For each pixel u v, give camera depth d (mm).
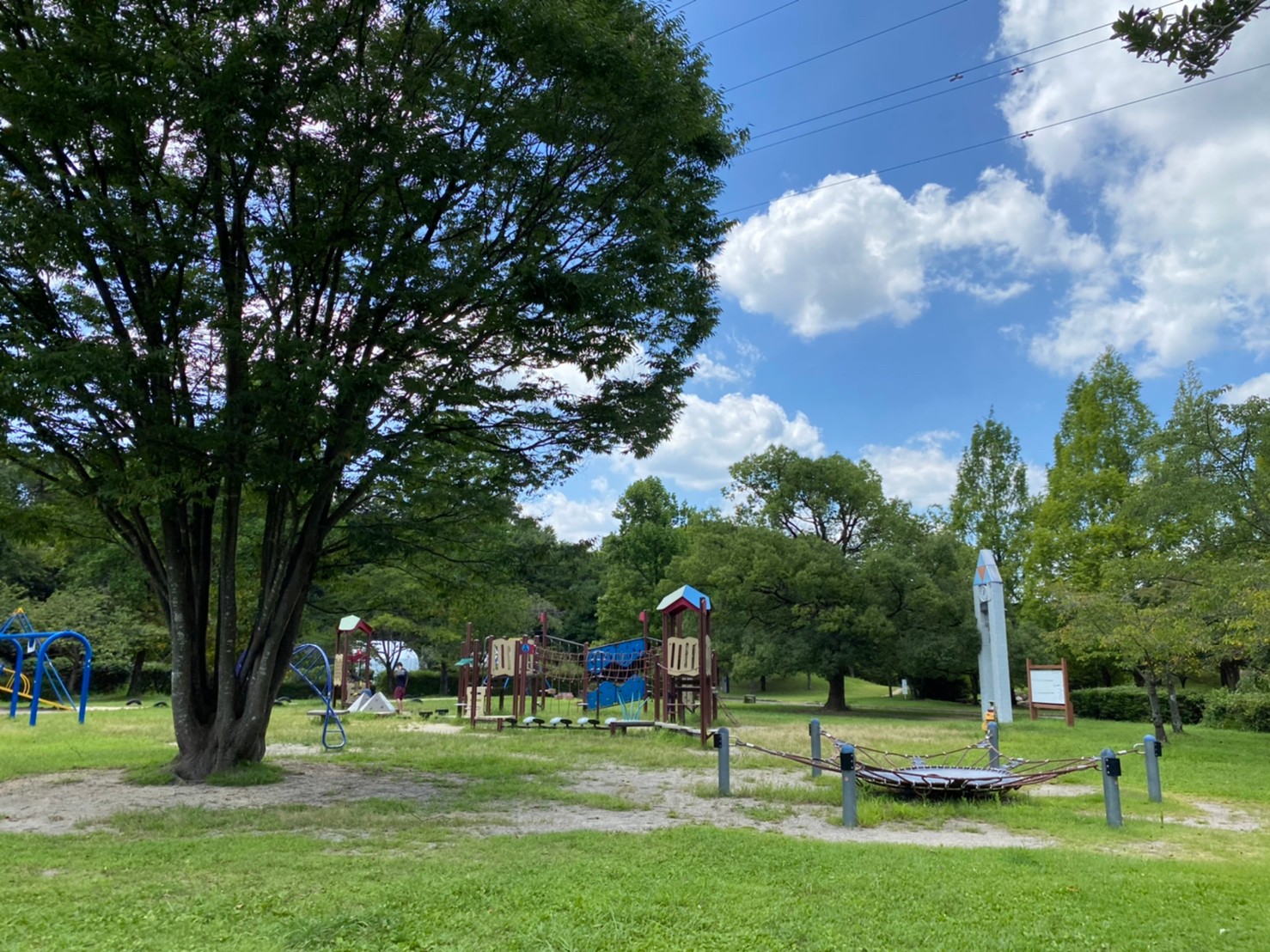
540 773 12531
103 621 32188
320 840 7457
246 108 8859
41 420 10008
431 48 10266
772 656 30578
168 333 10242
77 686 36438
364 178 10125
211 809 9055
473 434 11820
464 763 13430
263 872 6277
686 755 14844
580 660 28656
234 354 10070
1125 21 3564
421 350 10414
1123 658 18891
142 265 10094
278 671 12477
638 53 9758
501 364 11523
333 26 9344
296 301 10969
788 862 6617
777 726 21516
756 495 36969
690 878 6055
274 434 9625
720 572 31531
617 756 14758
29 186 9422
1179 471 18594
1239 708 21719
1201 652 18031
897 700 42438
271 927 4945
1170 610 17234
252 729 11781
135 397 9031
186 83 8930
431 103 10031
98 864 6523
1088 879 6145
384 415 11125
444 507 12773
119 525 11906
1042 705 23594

==

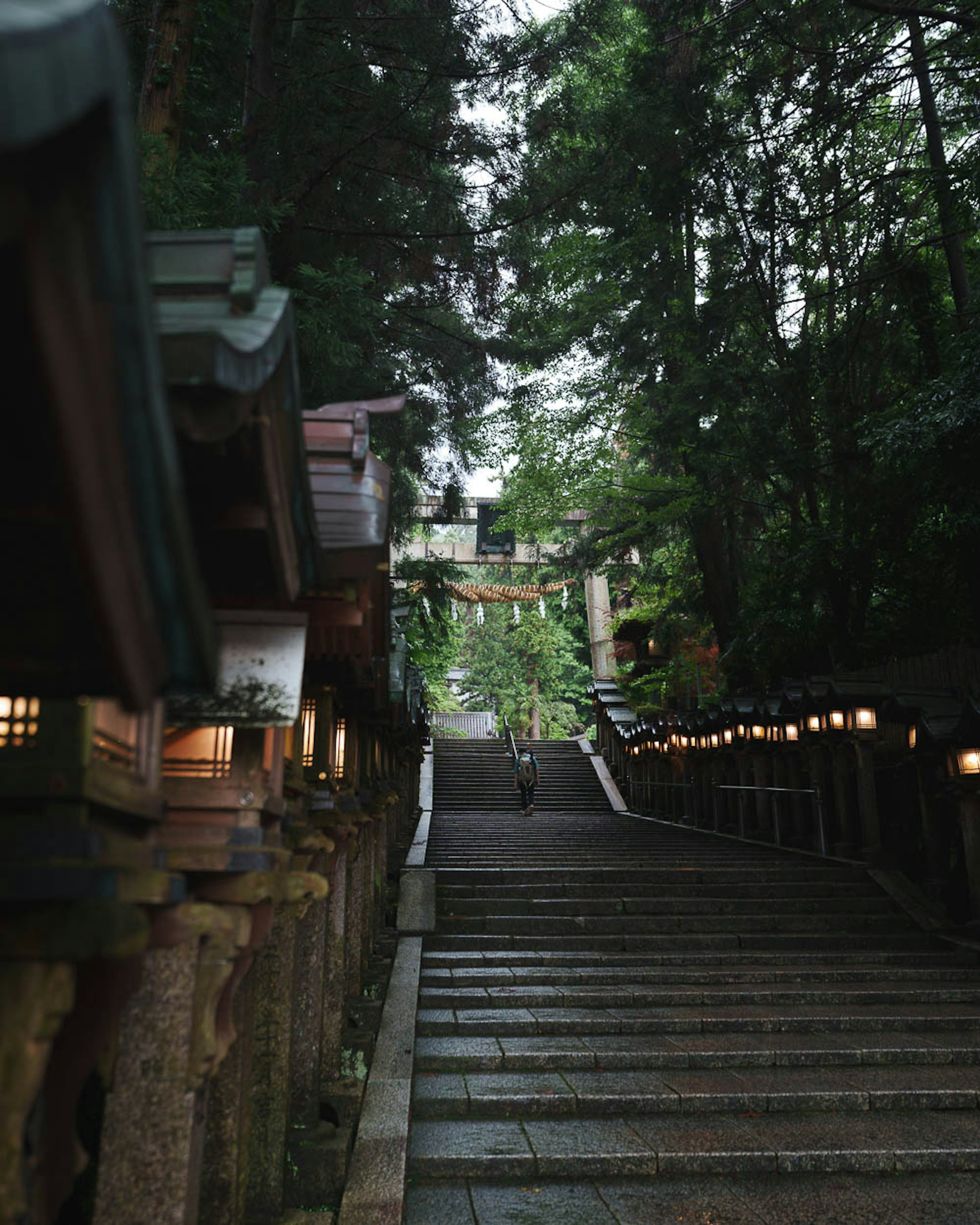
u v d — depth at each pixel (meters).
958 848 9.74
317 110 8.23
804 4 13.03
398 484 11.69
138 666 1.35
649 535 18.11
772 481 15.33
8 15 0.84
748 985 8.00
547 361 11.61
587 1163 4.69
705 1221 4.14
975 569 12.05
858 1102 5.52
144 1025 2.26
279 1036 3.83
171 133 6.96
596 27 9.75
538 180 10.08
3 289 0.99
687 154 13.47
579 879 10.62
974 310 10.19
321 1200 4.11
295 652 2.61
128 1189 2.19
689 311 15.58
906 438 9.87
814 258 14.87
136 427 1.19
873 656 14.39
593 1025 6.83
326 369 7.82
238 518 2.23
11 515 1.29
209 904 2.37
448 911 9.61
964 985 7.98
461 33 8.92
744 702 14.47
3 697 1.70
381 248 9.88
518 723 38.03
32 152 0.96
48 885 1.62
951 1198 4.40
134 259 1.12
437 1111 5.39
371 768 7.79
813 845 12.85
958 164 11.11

==

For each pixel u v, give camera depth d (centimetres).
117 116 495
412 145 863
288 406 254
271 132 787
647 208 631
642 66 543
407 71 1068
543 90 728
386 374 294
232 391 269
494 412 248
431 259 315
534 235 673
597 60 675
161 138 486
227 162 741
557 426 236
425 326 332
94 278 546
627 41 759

• [Directions for this task]:
Within the listing above, copy exactly the lines that start at the one with "For each pixel u v, give camera depth d (mm)." and continue through the one with "1042 705 23594". Omit pictures.

• [Solution below]:
For each pixel u v, give camera depth d (mm).
540 773 12531
103 621 32188
320 840 7457
246 108 8859
41 420 10008
431 48 10266
772 656 30578
168 333 10242
77 686 36438
364 178 10125
211 809 9055
473 434 11820
464 763 13430
263 872 6277
686 755 14844
580 660 28656
234 354 10070
1125 21 3564
421 350 10414
1123 658 18891
142 265 10094
278 671 12477
638 53 9758
501 364 11523
333 26 9344
296 301 10969
788 862 6617
777 726 21516
756 495 36969
690 878 6055
274 434 9625
720 572 31531
617 756 14758
29 186 9422
1179 471 18594
1239 708 21719
1201 652 18031
897 700 42438
271 927 4945
1170 610 17234
252 729 11781
135 397 9031
186 83 8930
431 103 10031
98 864 6523
1088 879 6145
384 415 11125
444 507 12773
119 525 11906
1042 705 23594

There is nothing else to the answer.